A story tells that Huang Yueying challenged her suitors to visit her personally by claiming that she was ugly. In the event that a suitor would visit her, she would hide herself under veils as a quiet dare to test their resolve. When Zhuge Liang came to her, her figure was silhouetted by moonlight and her head was covered with two red veils. Unlike other men, Zhuge Liang entered her room alone and did not hesitate in removing her disguises. As he removed the first veil from her face, he calmly stated that her ugliness was a misunderstanding by her father. Zhuge Liang was then rewarded by Huang Yueying's joyful visage and gratification.

Folktales ascribe to her the creation of not only Zhuge Liang's wooden ox and flowing horse but fantastic inventions, including cooking robots.

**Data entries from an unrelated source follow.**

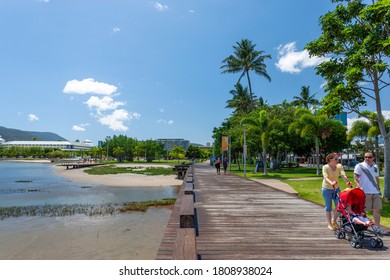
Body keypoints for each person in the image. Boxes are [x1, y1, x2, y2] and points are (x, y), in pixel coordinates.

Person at [354, 152, 385, 234]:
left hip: (375, 192)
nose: (367, 158)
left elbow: (376, 178)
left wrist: (378, 188)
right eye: (365, 157)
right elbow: (355, 178)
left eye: (369, 157)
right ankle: (361, 227)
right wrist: (359, 187)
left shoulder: (375, 167)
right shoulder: (359, 166)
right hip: (365, 192)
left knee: (377, 210)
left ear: (373, 158)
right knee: (364, 211)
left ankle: (377, 227)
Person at [322, 153, 352, 230]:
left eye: (337, 159)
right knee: (328, 207)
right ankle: (329, 224)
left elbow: (343, 175)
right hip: (327, 189)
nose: (337, 160)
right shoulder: (325, 167)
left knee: (339, 206)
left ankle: (333, 220)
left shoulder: (339, 166)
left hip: (336, 189)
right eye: (335, 159)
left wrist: (347, 182)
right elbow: (326, 177)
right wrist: (331, 182)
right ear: (330, 160)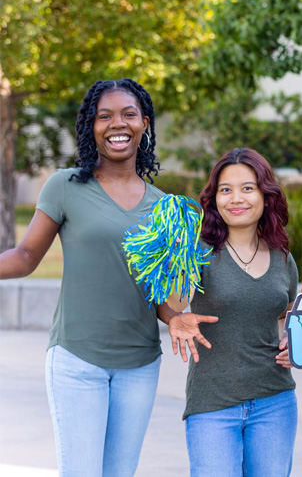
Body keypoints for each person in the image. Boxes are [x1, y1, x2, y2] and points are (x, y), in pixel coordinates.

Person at [0, 78, 189, 476]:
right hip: (76, 360)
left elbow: (162, 299)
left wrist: (177, 317)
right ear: (91, 126)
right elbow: (26, 255)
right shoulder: (66, 186)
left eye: (128, 114)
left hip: (139, 364)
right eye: (104, 116)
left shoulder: (165, 208)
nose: (116, 124)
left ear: (145, 123)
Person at [159, 148, 299, 477]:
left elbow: (287, 311)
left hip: (274, 401)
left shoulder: (282, 256)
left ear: (266, 195)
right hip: (213, 404)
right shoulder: (198, 250)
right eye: (226, 189)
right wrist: (179, 254)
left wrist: (298, 342)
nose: (236, 198)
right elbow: (176, 304)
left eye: (247, 188)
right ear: (214, 198)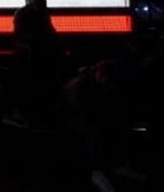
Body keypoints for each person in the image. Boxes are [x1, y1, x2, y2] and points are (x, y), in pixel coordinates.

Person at [59, 58, 147, 192]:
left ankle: (120, 165)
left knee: (121, 127)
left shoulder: (107, 82)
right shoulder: (79, 86)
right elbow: (80, 110)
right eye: (105, 78)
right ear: (98, 73)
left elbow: (112, 103)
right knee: (95, 131)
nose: (107, 82)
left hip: (90, 113)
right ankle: (97, 172)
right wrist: (104, 119)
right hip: (67, 115)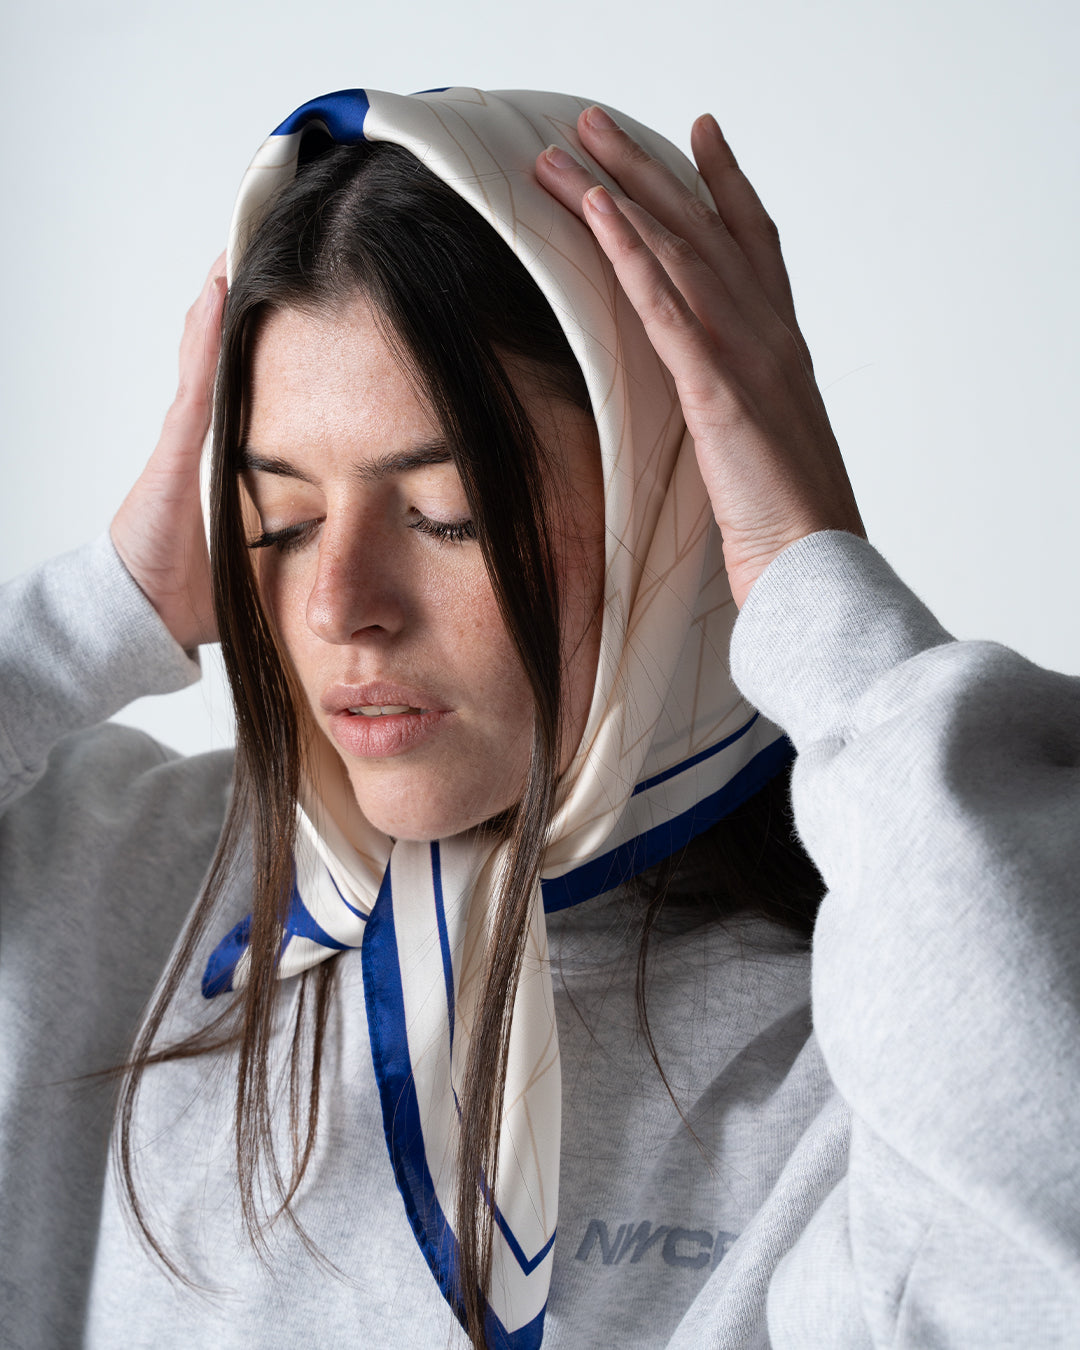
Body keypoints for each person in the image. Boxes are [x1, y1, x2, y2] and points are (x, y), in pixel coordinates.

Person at [1, 86, 1077, 1350]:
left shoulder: (880, 1021)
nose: (341, 603)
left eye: (448, 513)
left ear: (665, 507)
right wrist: (104, 604)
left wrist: (810, 570)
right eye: (279, 518)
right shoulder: (103, 879)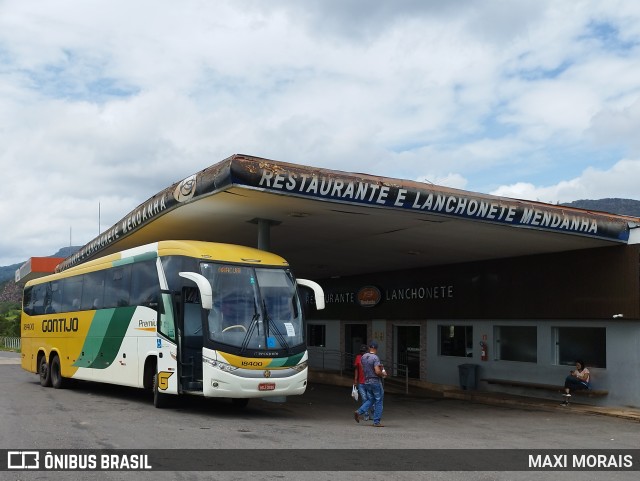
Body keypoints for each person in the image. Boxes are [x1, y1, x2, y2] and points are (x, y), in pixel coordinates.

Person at [354, 340, 387, 427]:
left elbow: (363, 368)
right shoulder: (375, 358)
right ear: (376, 348)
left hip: (367, 381)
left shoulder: (364, 357)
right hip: (375, 382)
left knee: (371, 399)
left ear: (369, 348)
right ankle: (376, 422)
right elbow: (377, 371)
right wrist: (382, 374)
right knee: (379, 400)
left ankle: (359, 411)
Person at [353, 344, 372, 421]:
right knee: (364, 398)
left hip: (369, 382)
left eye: (364, 351)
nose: (363, 353)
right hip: (361, 382)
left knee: (370, 398)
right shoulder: (358, 357)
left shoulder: (370, 357)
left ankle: (372, 413)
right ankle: (366, 414)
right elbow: (356, 369)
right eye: (361, 351)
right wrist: (355, 379)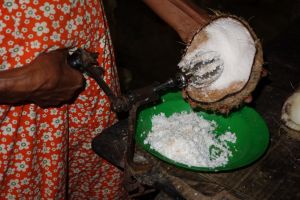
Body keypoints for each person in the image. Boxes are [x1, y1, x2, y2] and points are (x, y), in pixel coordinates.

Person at [0, 0, 253, 199]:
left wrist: (198, 26)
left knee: (90, 175)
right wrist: (17, 83)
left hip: (82, 62)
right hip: (17, 106)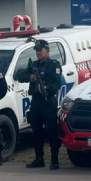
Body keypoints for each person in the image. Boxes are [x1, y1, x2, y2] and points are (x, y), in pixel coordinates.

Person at [17, 39, 62, 170]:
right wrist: (30, 77)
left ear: (47, 51)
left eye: (40, 50)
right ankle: (39, 158)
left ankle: (54, 159)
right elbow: (21, 76)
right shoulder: (33, 65)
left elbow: (57, 85)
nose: (38, 52)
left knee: (51, 131)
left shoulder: (54, 65)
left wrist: (46, 88)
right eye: (36, 50)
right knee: (36, 131)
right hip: (36, 102)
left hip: (48, 102)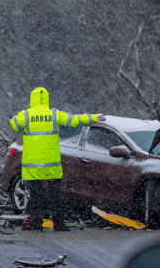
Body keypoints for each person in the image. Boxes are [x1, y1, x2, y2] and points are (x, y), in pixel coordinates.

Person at [8, 87, 102, 231]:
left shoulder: (26, 115)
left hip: (33, 166)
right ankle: (59, 224)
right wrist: (95, 117)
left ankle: (37, 224)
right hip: (51, 165)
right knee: (56, 197)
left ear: (32, 99)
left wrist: (19, 114)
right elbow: (75, 120)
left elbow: (13, 125)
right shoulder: (54, 114)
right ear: (46, 99)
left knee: (36, 197)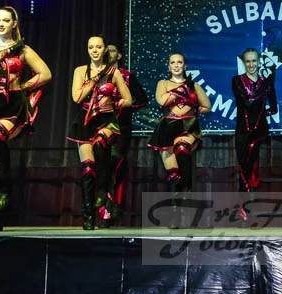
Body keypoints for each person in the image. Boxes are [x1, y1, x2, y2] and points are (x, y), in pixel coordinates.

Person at [0, 6, 51, 232]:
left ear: (14, 23)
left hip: (12, 103)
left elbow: (45, 74)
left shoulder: (23, 50)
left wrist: (23, 87)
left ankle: (5, 191)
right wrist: (6, 51)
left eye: (6, 20)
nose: (1, 24)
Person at [70, 35, 132, 230]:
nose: (94, 50)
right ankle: (88, 214)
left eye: (98, 47)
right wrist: (93, 81)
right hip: (85, 120)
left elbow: (128, 99)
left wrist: (113, 102)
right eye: (91, 47)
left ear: (105, 49)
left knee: (100, 145)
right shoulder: (80, 71)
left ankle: (102, 193)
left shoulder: (114, 72)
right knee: (88, 169)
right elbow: (76, 97)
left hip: (106, 120)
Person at [149, 54, 211, 200]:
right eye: (173, 62)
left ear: (185, 65)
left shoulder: (194, 85)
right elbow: (162, 101)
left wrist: (192, 111)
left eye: (179, 62)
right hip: (168, 127)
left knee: (182, 147)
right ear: (168, 66)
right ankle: (177, 199)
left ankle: (187, 189)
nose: (176, 65)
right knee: (174, 174)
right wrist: (182, 89)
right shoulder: (163, 83)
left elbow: (207, 106)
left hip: (188, 126)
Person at [103, 44, 148, 226]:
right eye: (106, 50)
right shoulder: (95, 75)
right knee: (98, 166)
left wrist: (126, 108)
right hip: (99, 126)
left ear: (120, 56)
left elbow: (142, 100)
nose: (108, 53)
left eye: (112, 50)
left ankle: (112, 208)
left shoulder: (127, 77)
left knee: (115, 162)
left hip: (121, 128)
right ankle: (101, 209)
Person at [231, 47, 278, 202]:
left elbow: (274, 109)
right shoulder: (237, 80)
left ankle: (245, 200)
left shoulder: (267, 82)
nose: (251, 64)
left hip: (259, 130)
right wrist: (264, 88)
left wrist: (262, 114)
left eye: (254, 61)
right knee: (243, 164)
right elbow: (246, 103)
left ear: (259, 62)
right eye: (248, 61)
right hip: (243, 129)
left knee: (250, 163)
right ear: (244, 63)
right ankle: (245, 199)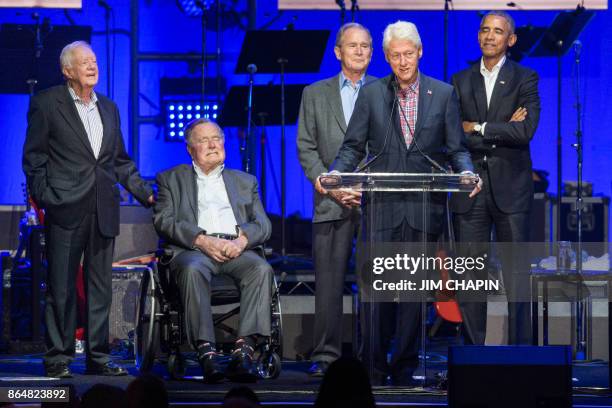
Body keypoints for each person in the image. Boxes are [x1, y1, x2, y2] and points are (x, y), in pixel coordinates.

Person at [327, 21, 480, 385]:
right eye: (395, 55)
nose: (402, 62)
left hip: (422, 211)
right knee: (377, 291)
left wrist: (468, 174)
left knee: (413, 296)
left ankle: (405, 366)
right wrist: (337, 174)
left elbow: (456, 149)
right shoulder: (373, 94)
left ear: (420, 52)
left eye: (408, 54)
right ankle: (374, 367)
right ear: (387, 57)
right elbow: (352, 147)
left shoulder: (442, 94)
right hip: (381, 208)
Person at [22, 41, 153, 378]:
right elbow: (34, 158)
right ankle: (58, 359)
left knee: (100, 288)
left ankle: (98, 357)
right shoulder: (47, 103)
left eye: (94, 61)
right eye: (84, 62)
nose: (92, 66)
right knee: (62, 287)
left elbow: (119, 162)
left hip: (102, 208)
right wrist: (47, 197)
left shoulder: (108, 108)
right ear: (68, 70)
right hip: (65, 207)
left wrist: (146, 195)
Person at [153, 118, 273, 383]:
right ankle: (206, 352)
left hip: (235, 248)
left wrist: (242, 241)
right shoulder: (170, 179)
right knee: (193, 268)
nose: (212, 145)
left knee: (262, 269)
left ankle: (244, 351)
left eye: (216, 138)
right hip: (194, 250)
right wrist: (202, 240)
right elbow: (164, 221)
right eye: (203, 140)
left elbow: (263, 224)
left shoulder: (245, 181)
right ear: (190, 148)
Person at [450, 11, 541, 345]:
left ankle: (520, 352)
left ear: (511, 40)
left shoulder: (525, 78)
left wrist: (478, 126)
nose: (489, 36)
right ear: (478, 36)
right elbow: (453, 136)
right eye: (484, 30)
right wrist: (502, 128)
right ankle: (475, 352)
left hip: (512, 189)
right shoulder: (459, 80)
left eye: (498, 31)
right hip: (470, 189)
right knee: (471, 275)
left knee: (517, 274)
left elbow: (525, 131)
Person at [297, 22, 376, 377]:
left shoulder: (385, 90)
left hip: (375, 202)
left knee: (375, 283)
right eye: (353, 45)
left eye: (365, 46)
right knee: (328, 283)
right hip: (330, 202)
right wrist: (331, 186)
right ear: (338, 52)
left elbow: (393, 146)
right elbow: (306, 147)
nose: (359, 51)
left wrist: (365, 187)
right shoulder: (314, 93)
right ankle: (326, 354)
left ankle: (372, 353)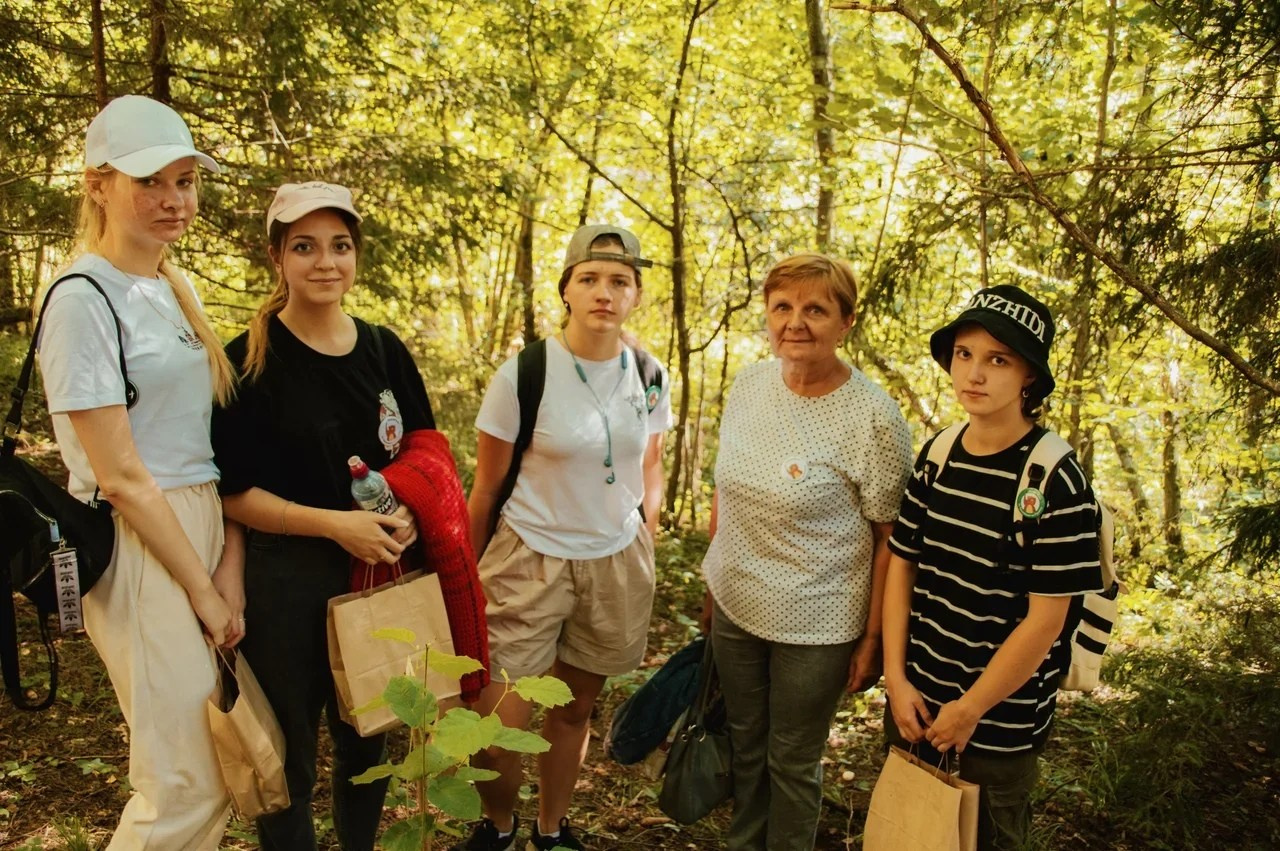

Lady Huang did not long survive her husband, who died in 234 A.D. On her deathbed, she instructed her son Zhuge Zhan to "be loyal and filial."

A memorial for her exists in her supposed hometown of Huangjiawan (黄家湾) in Yao'an Village (姚庵村) outside Xiangyang.

==In popular culture==

Huang Yueying is featured as a playable character in Koei's Dynasty Warriors and Warriors Orochi video game series. She is referred to as "Yue Ying" in the games up to Dynasty Warriors 7. Since Dynasty Warriors Next (on PS Vita) and Warriors Orochi 3, she is referred to as "Yueying" instead. She also appears in other games produced by Koei, such as Kessen II and all instalments of the Romance of the Three Kingdoms strategy game series.

She also appears in various other video games, such as Hou Feng San Guo Online, Zong Heng San Guo Online, Meng Jiang Zhuan Online, and Qun Ying Fu Online.

She appears in the manga The War of Greedy Witches.

She is portrayed by Gui Gui in the Taiwanese television drama K.O.3an Guo, which spoofs the historical novel Romance of the Three Kingdoms in a modern high school setting.